■ **ABOUT THIS EXERCISE**: Copy out the text of each item below word for word and line by line, and leave out the pictures.
** DATA FOR PROCESSING follows **
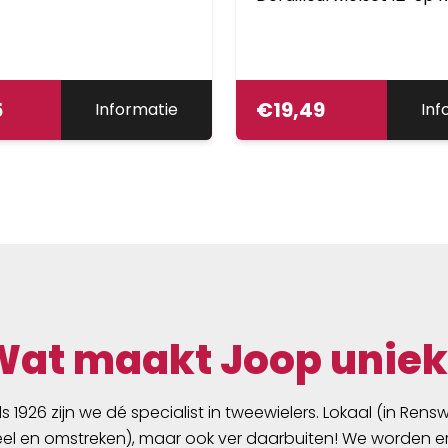
5
€
19,49
Informatie
Inf
Wat maakt Joop uniek
ds 1926 zijn we dé specialist in tweewielers. Lokaal (in Ren
l en omstreken), maar ook ver daarbuiten! We worden er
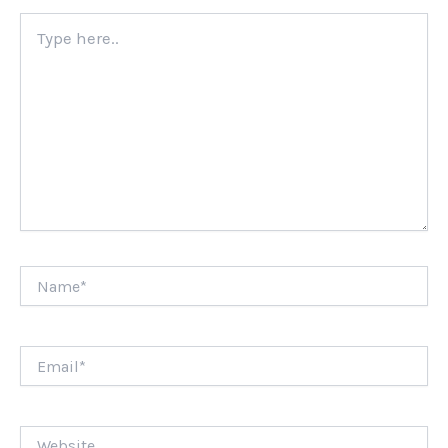
Type
here..
Name*
Email*
Website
** End of DATA FOR PROCESSING **
■ **EXPECTED ANSWER**:
5
€
19,49
Informatie
Inf
Wat maakt Joop uniek
ds 1926 zijn we dé specialist in tweewielers. Lokaal (in Ren
l en omstreken), maar ook ver daarbuiten! We worden er
Type
here..
Name*
Email*
Website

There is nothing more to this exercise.